Ousted From Gaza, 10,000 Jewish Settlers Join Quixotic Push To Return
Ari Odess lived for 10 years in Tel Katifa, a Jewish settlement on Gaza’s coastline, before he left under Israeli order eleven years ago. Though he has found a new home in the Israeli-occupied West Bank, he dreams of returning his family of 12 to live near the Gaza seaside.
Now, Odess is the leader of a new Israeli movement with the improbable goal to bring the settlers back to Gaza.
About 10,000 former residents of the Gush Katif settlements and their supporters have joined the movement called HaBayta, or “Going Home.”
Their aim is to convince the Israeli public and the government to send them back to the Gaza Strip, which many former settlers maintain is their true home. Today, many of the 8,600 settlers live together in neighborhoods that were reconstituted over the Green Line, or in West Bank settlements. A minority still live in government-provided caravans.
Israel evacuated settlers from Gaza in 2005 according to a plan by then-Prime Minister Ariel Sharon which was approved by the Israeli parliament. Sharon believed that by unilaterally disengaging from Gaza Israel could define its borders and improve its standing in the world. But he also intended to take pressure off of Israel to evacuate the West Bank, further entrenching the settlements in the area Palestinians claim as their future state.
“From the first time they took us away from our homes, we started to dream,” said Odess.
HaBayta aims to raise the issue of a settler return to the Gaza Strip with the Israeli public, even as the prospect is highly unlikely. The group has raised almost $80,000 in donations thus far from Israelis and Jewish Americans. One of the group’s recent activities was to construct 11 watchtowers in southern Israel in view of where the settlements once stood, in order to allow visitors to envision the spot where they could stand again.
Residents of two former Gaza Strip settlements, Kfar Darom and Elei Sinai, have started fundraising as part of the HaBayta campaign to rebuild their neighborhoods in Gaza.
According to an article in the Israeli news site Ynet, the group has created orange badges, bracelets and posters with the phrase “Returning to Gush Katif” for Israelis to show their support. Orange was the color of the anti-disengagement movement in the early 2000s.
While Odess acknowledges that moving back to Gaza is unlikely in the near future, he believes that it could happen sooner than most Israelis realize. Odess pointed to the repeated wars between Hamas and Israel over the past 10 years as an indication that the status quo is untenable.

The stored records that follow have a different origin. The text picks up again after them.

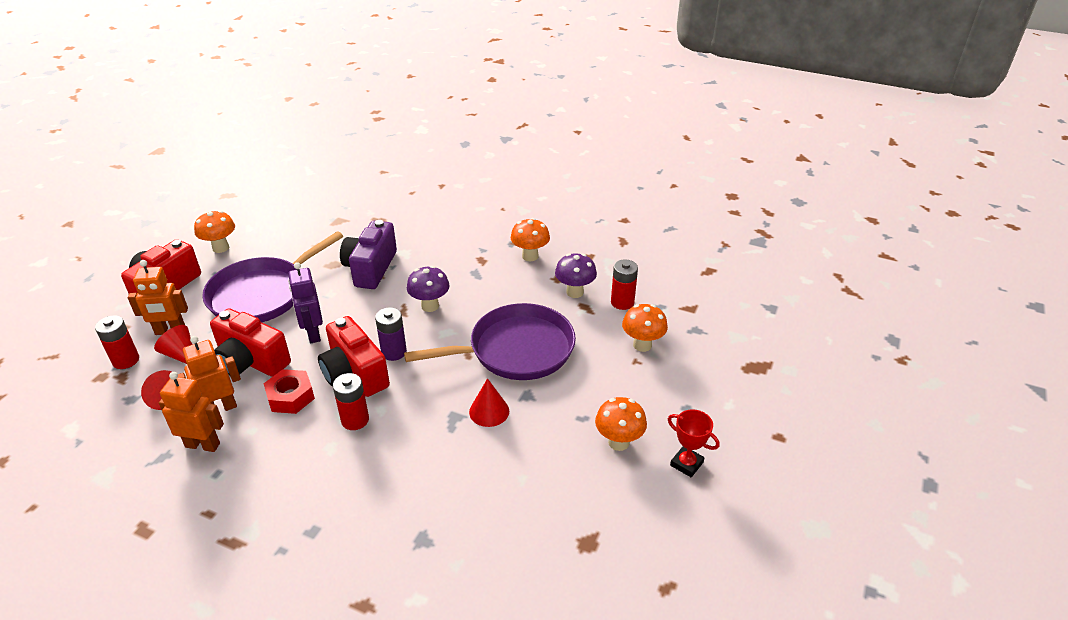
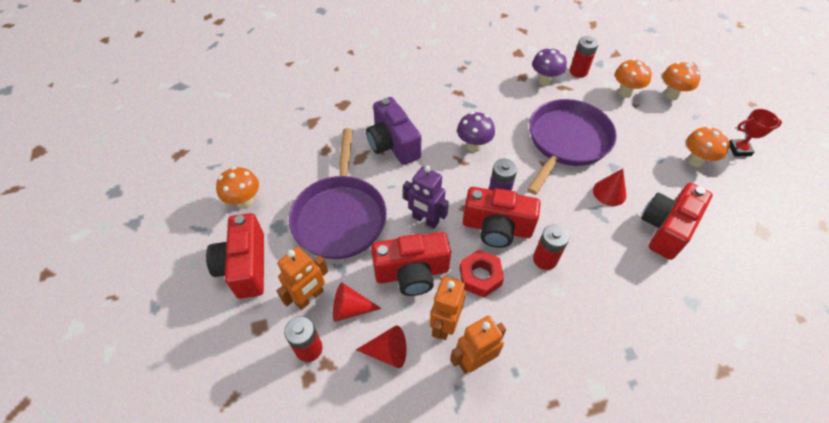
camera: 40 degrees left, 15 degrees up
orange mushroom [511,218,550,261] -> orange mushroom moved to [662,62,701,100]
none -> red camera [641,183,713,260]

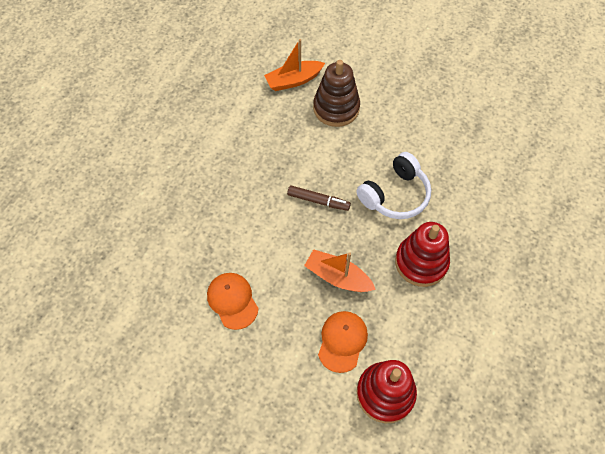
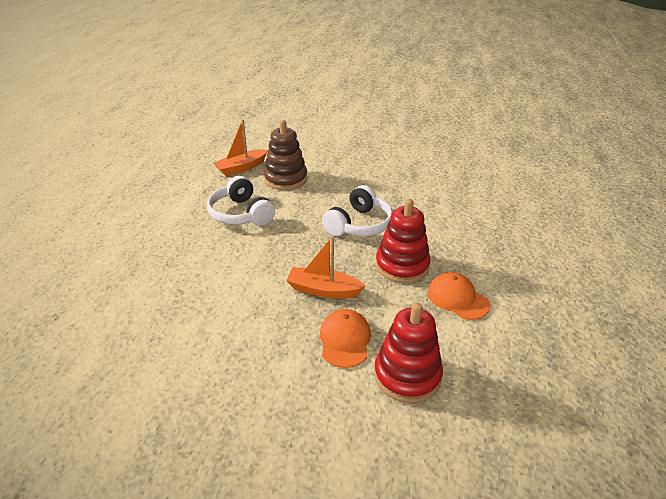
camera: 15 degrees left, 25 degrees down
orange cap [207,273,259,330] -> orange cap moved to [428,272,490,320]
brown marker [287,186,351,211] -> none
none -> white headphones [207,176,275,226]

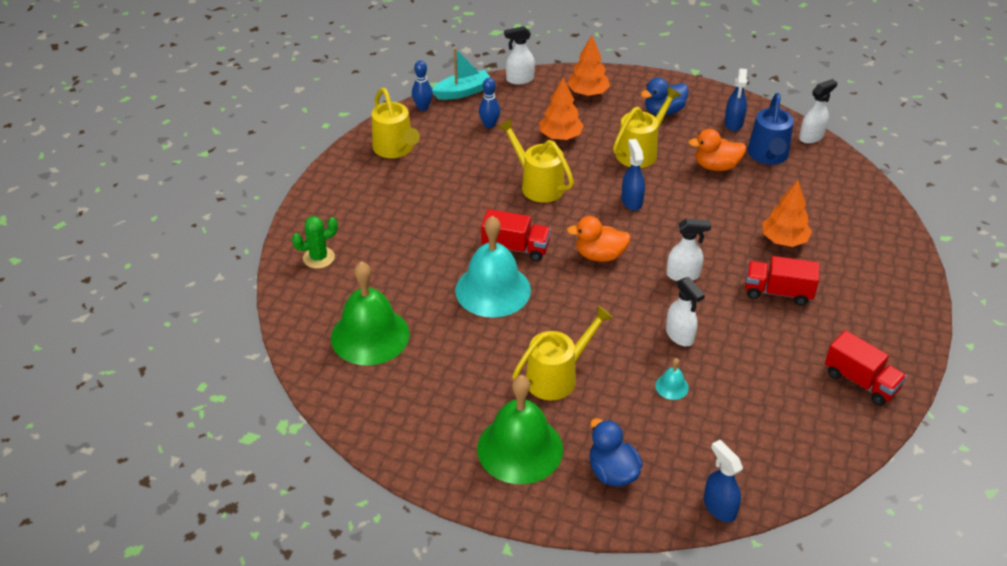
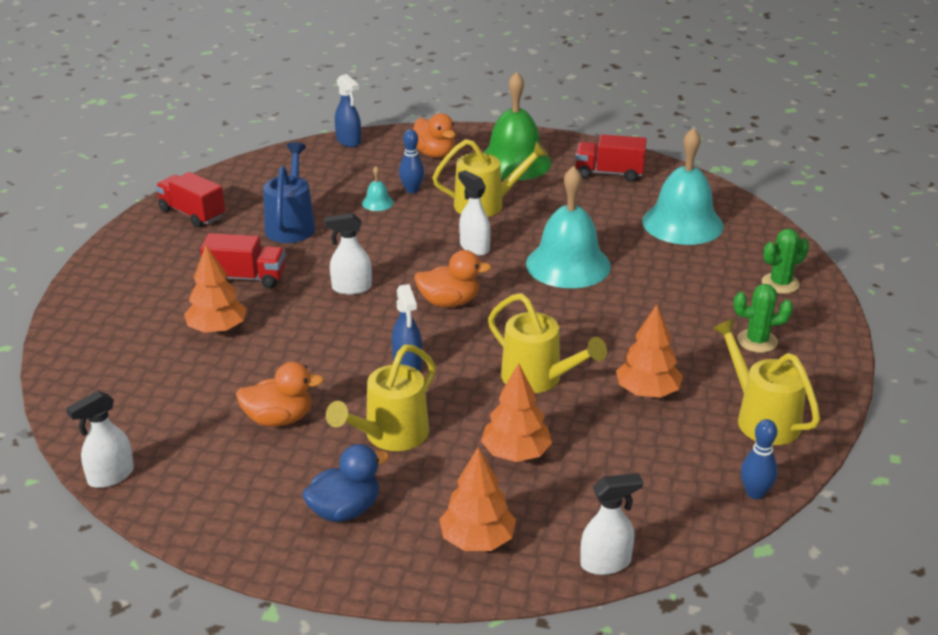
camera: 175 degrees right, 10 degrees down
green bell [331,261,410,365] -> turquoise bell [642,128,724,245]
turquoise boat [432,47,491,100] -> none
blue bowling pin [479,78,500,128] -> blue bowling pin moved to [399,129,424,193]
red truck [481,209,551,261] -> red truck moved to [576,135,647,182]
yellow watering can [512,305,613,400] -> yellow watering can turned 150 degrees counterclockwise [432,139,549,217]
blue duck [590,418,643,487] -> orange duck [413,113,456,158]
white spray bottle [666,277,705,346] -> white spray bottle moved to [458,170,491,256]
blue spray bottle [724,68,747,131] -> none
blue watering can [748,93,794,165] -> blue watering can moved to [263,142,315,243]
none -> orange tree [616,305,683,398]
none -> green cactus [734,284,793,353]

He sees Defense Minister Avigdor Lieberman’s hard line against Hamas — the politician has called on Israel to reconquer the Gaza Strip in the past — as an indication that Israel will topple Hamas in the next war, allowing settlers to return.
“Now that they started thinking about [a settler return],” said Odess of the Israeli public. “Maybe it will take 10 years. Our mission to convince people, to convince the majority of Israelis that this is something that has to be done.”